### [ABOUT THIS EXERCISE]
Should an entry contain an image, omit it and repeat the rest exactly.

### [EXERCISE DATA]

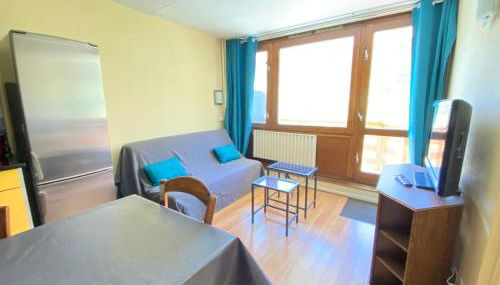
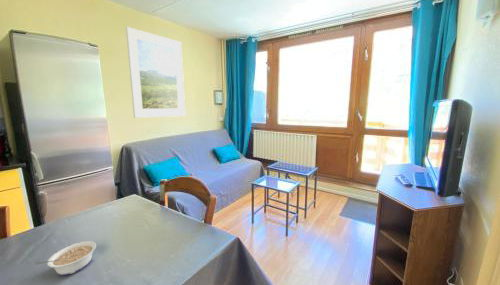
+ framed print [125,26,186,119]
+ legume [34,240,97,276]
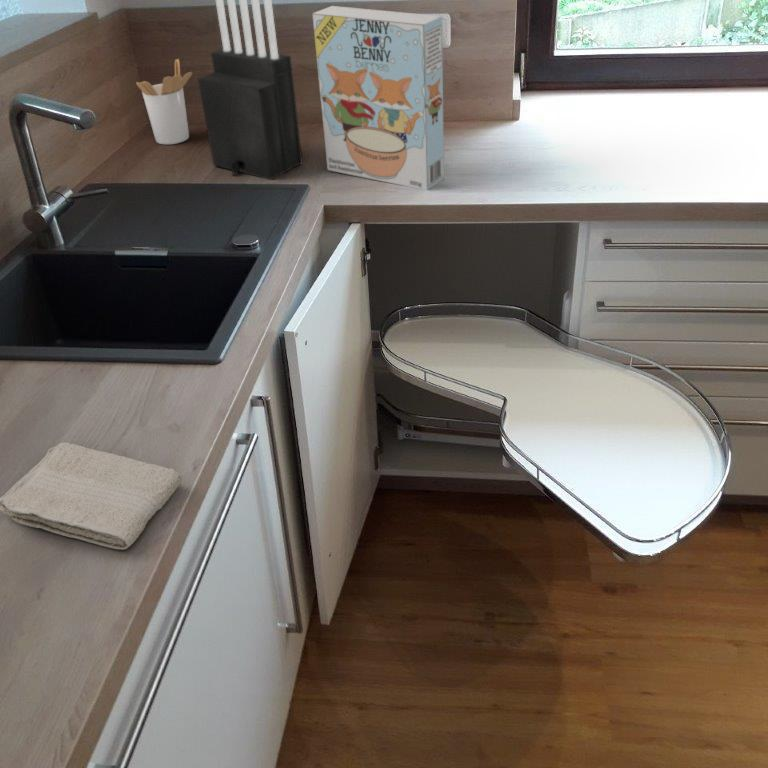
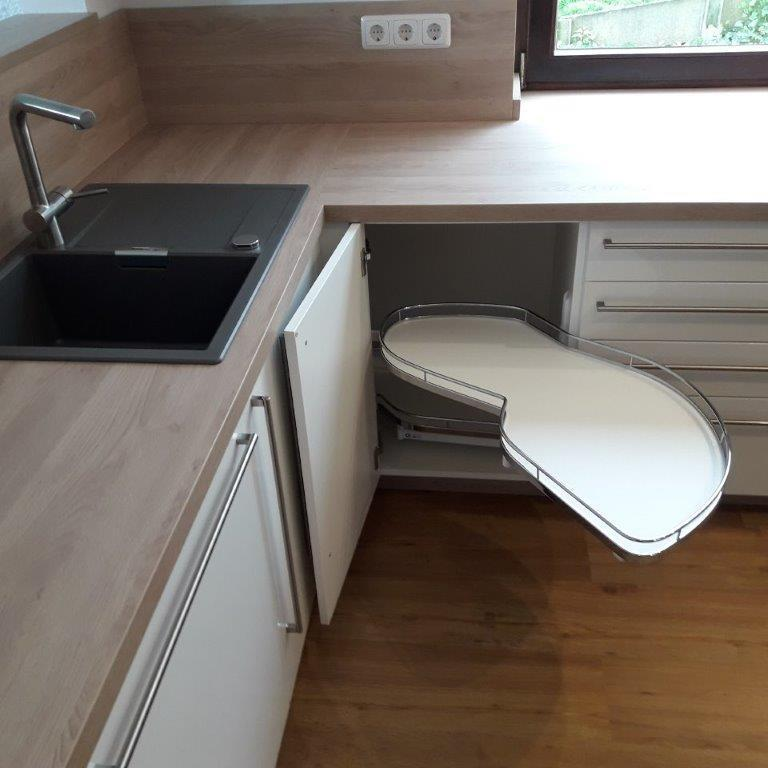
- knife block [197,0,304,181]
- utensil holder [135,58,193,145]
- washcloth [0,441,183,551]
- cereal box [311,5,445,191]
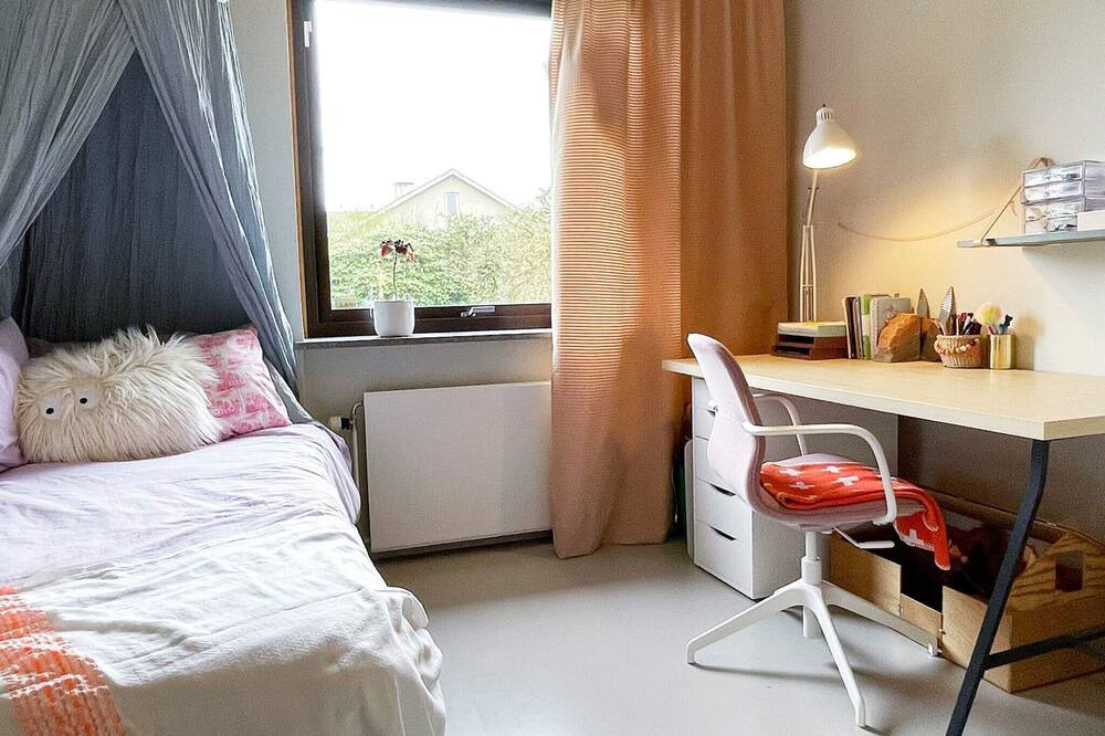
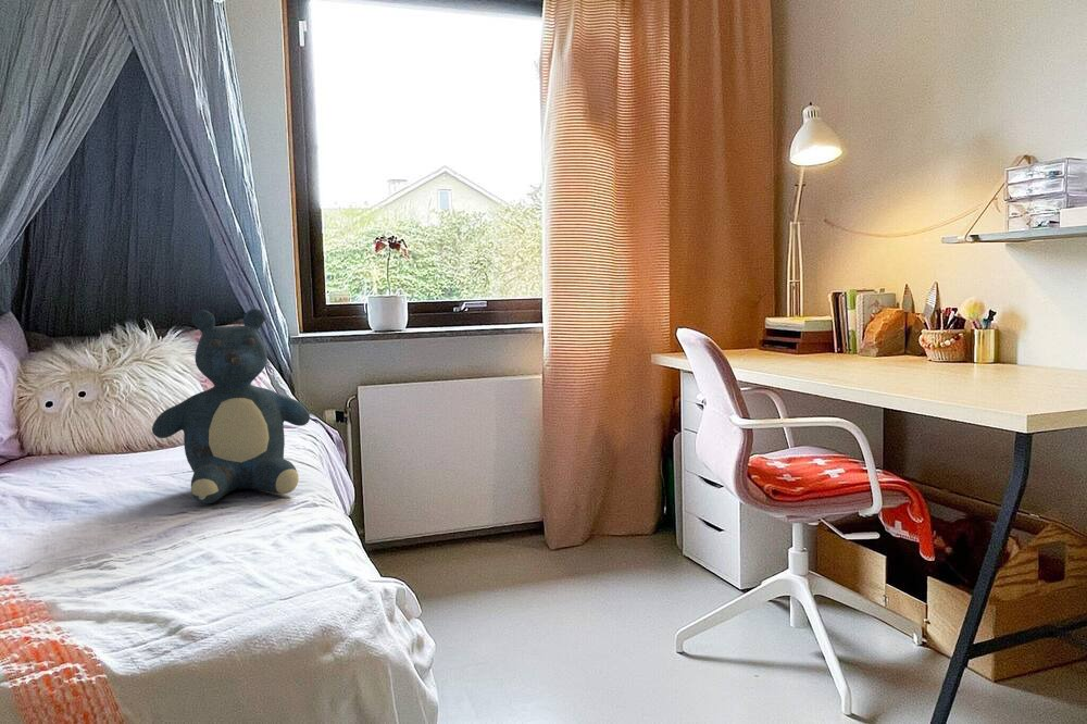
+ teddy bear [151,308,311,504]
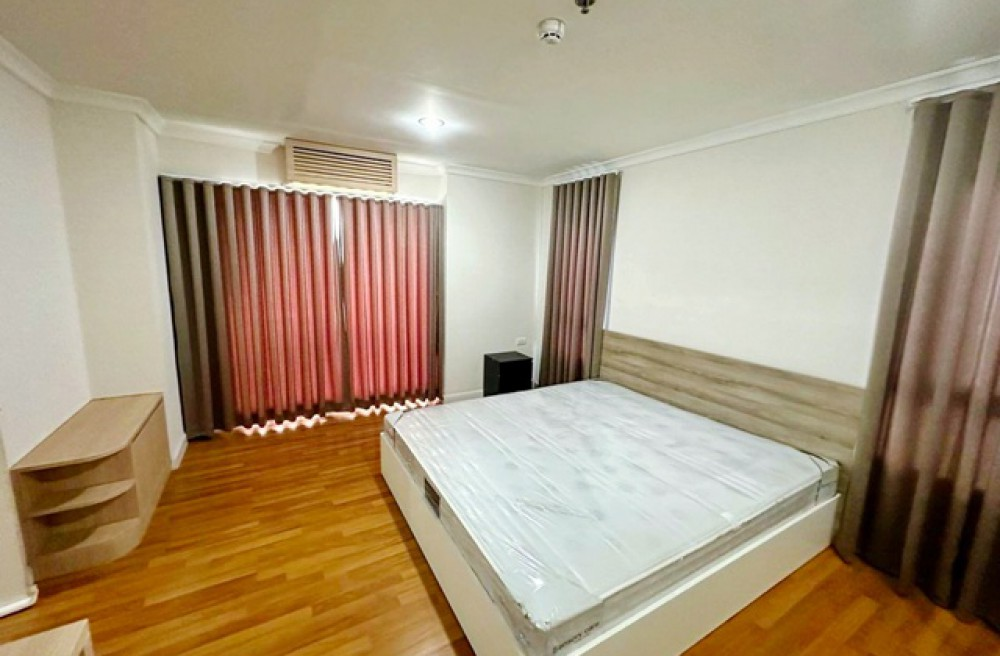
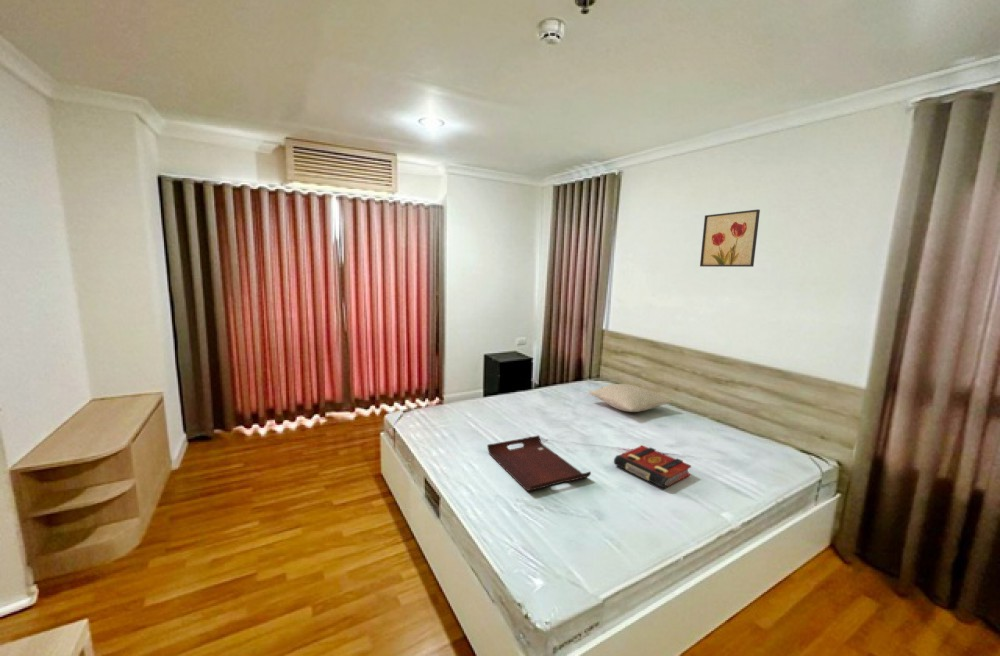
+ book [613,444,692,490]
+ serving tray [486,435,592,492]
+ pillow [587,383,674,413]
+ wall art [699,208,761,268]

### [YOUR RESPONSE]
+ framed print [125,26,186,119]
+ legume [34,240,97,276]
- knife block [197,0,304,181]
- utensil holder [135,58,193,145]
- washcloth [0,441,183,551]
- cereal box [311,5,445,191]
+ teddy bear [151,308,311,504]
+ book [613,444,692,490]
+ serving tray [486,435,592,492]
+ pillow [587,383,674,413]
+ wall art [699,208,761,268]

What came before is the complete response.